BEGIN
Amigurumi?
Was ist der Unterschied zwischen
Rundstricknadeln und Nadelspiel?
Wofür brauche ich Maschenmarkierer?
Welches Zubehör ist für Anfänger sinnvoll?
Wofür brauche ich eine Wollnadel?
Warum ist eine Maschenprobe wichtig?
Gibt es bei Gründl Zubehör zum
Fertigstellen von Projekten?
END
YOUR GOAL
Check each line of the data above for the string "eine", and copy the ones that have it.

FINISHED EXERCISE
Wofür brauche ich eine Wollnadel?
Warum ist eine Maschenprobe wichtig?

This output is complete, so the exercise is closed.